In frustration, my sister told my father to stop screwing around, and tossed the moon blocks for the seventh time.

***

“Yes”.


[1] These loosely translated dictionary entries are taken from 《说文解字》 by Xu Shen. It is the first extant 字典 (dictionary) of Chinese characters published circa 100 CE, though there is a difference between 字典 (dictionary) and 词典 (dictionary) and 辞典 (dictionary).

[2] The doctor found multiple tumours in his liver with the biggest one being 14 cm across, bigger than a human heart. My mother asked what stage his cancer was in, but according to the doctor, that they didn’t use the one to four staging system for liver cancer. Then he said my father would likely live for three to six more months. My father wasn’t surprised.

[3] The open space on the ground floor of public housing blocks in Singapore. A mostly liminal piece of architecture used for occasional wakes, weddings, and improvised soccer games. It seems I have to repeat this footnote with every essay I write, all invariably about home.

[4] 秦始皇 : the first emperor of China. In his quest to live forever, he concocted an elixir that contained mercury. He hastened his demise with his consumption of mercury pills. When he died, he was entombed in a mausoleum teeming with mercury in its soil. He never gave up on immortal life even beyond the grave.

[5] We know what Hell looks like. There’s an attraction, the Ten Courts of Hell, in Haw Par Villa. It displays each court as a diorama of what awaits us, should our bad deeds outweigh the good in our lives. Each court is ruled by a different king, and each court dishes out its own punishment for its set of sins. Liars get their tongues pulled out, those who disrespect elders get their hearts cut out, prostitutes are drowned in blood, tax evaders are pounded by stone mallets into mush… Then, with dues paid, the ghosts can finally reincarnate.

[6] In some folk Taoist and Buddhist tradition, homeowners set up an altar at home so a patron deity can protect the family. Typically, there will be an effigy of the deity displayed and a censer in front of it. When my parents bought their first flat, my father asked my mother if they were to have an altar, could they use LED plastic joss sticks so they wouldn’t have to pray every day. My mother replied that if he didn’t want to offer joss sticks properly, then might as well do away with an altar altogether. A full rejection over a half-hearted compromise.
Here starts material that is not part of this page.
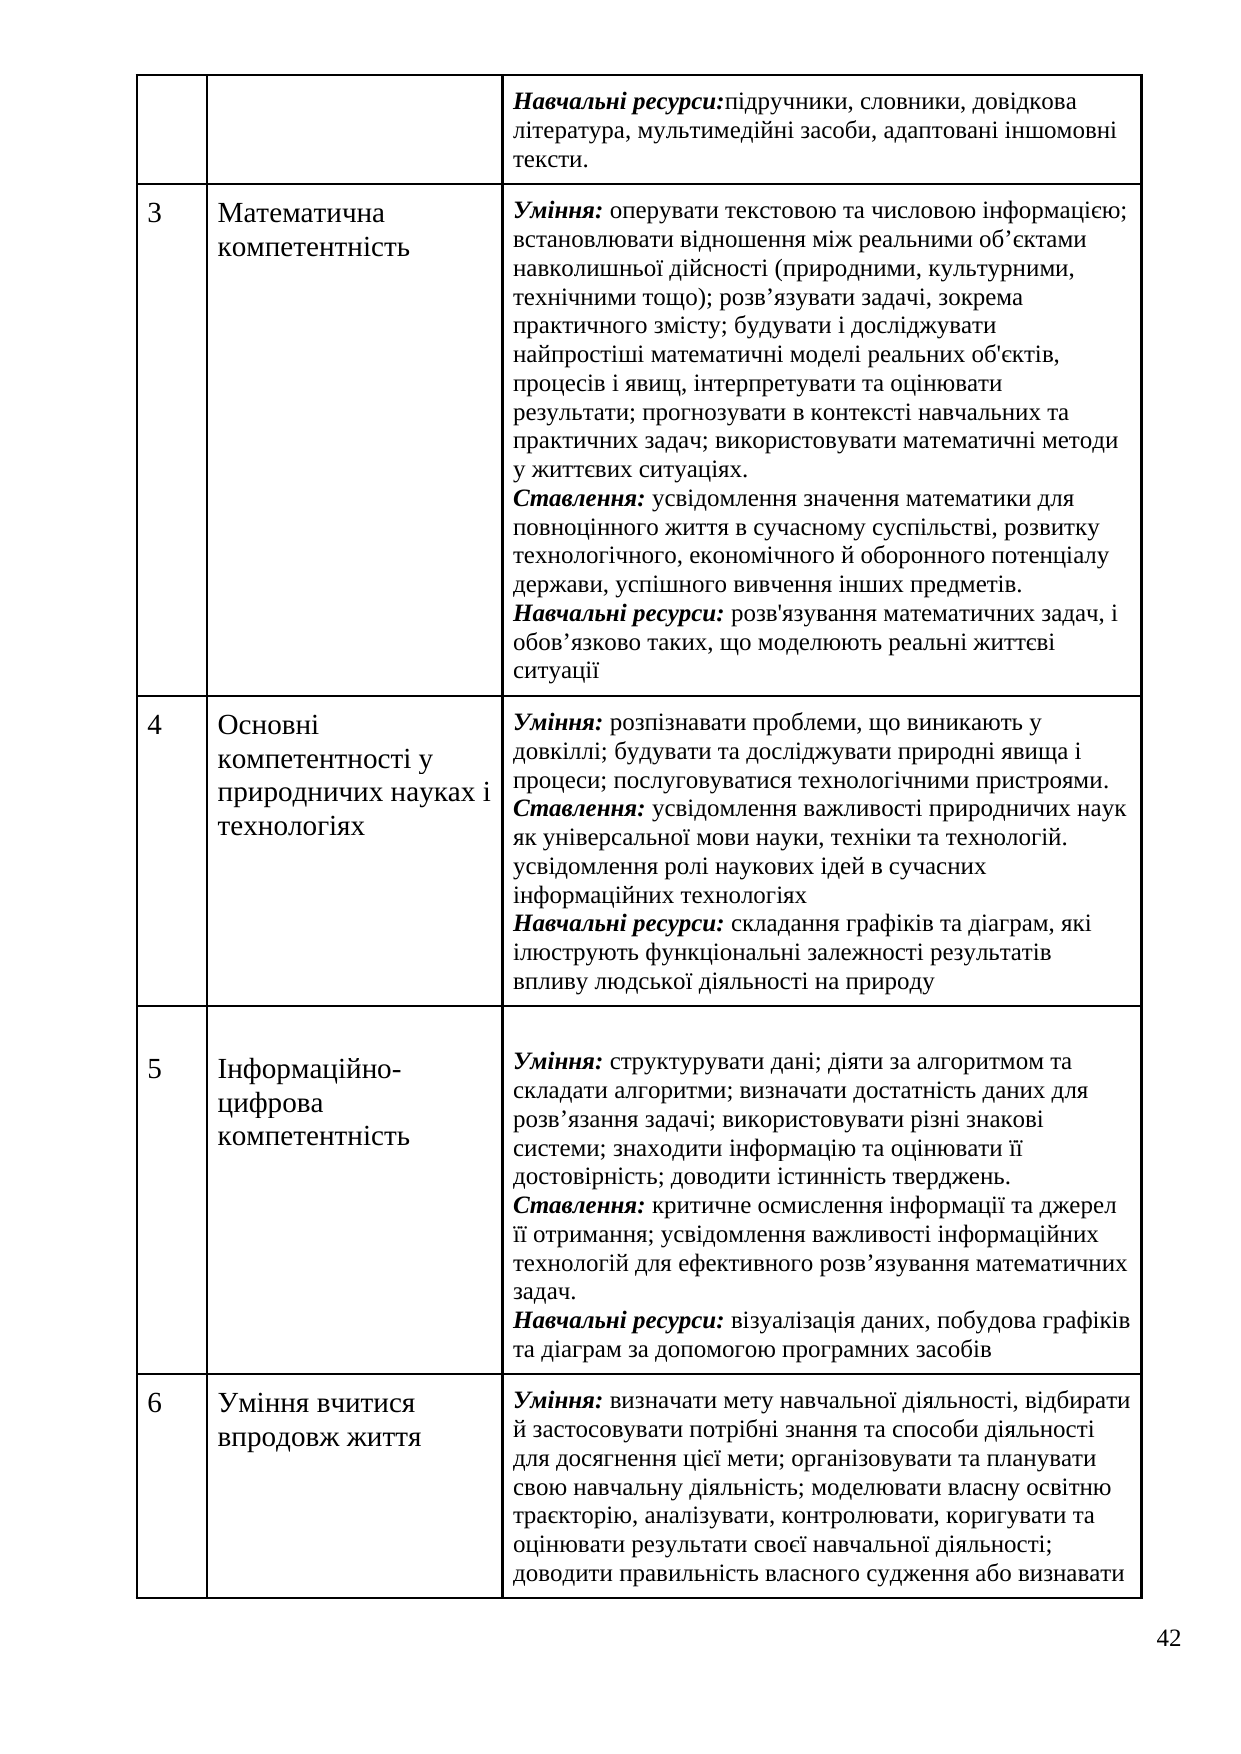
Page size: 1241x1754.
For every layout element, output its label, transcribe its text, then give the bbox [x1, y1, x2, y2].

table_cell Уміння: оперувати текстовою та числовою інформацією; встановлювати відношення між реальними об’єктами навколишньої дійсності (природними, культурними, технічними тощо); розв’язувати задачі, зокрема практичного змісту; будувати і досліджувати найпростіші математичні моделі реальних об'єктів, процесів і явищ, інтерпретувати та оцінювати результати; прогнозувати в контексті навчальних та практичних задач; використовувати математичні методи у життєвих ситуаціях. Ставлення: усвідомлення значення математики для повноцінного життя в сучасному суспільстві, розвитку технологічного, економічного й оборонного потенціалу держави, успішного вивчення інших предметів. Навчальні ресурси: розв'язування математичних задач, і обов’язково таких, що моделюють реальні життєві ситуації [504, 185, 1140, 695]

[7] A form of lottery in Singapore.

[8] Here’s how the tale starts: Zhu Yingtai was a woman with a passion for literature in the Eastern Jin dynasty, when women weren’t allowed to enrol in school. However, she convinced her father to let her disguise herself as a man and attend classes in Hangzhou. On her way there, she met Liang Shanbo, who was also studying in the same school. They hit it off immediately. Over the next three years, they grew closer as they studied together. Yingtai fell in love with Shanbo, but he remained blind to her identity and feelings, despite Yingtai’s numerous hints. Then, Yingtai was called home and had to discontinue her studies. Shanbo finally discovered that Yingtai was a woman after a visit, and wanted to propose, only to find out that she was engaged to a wealthy merchant.

[9] A pair of wooden crescent blocks painted red. Each block has one round side and one flat side. They are held together between one’s palms in prayer, then dropped onto the floor after one asks a deity or ancestor a question. Both blocks showing the same side up is a “no” response, while one block with the flat side up and the other with the round side up is a “yes”.

[10] This character is not recorded in 《说文解字》. It remains largely forgotten.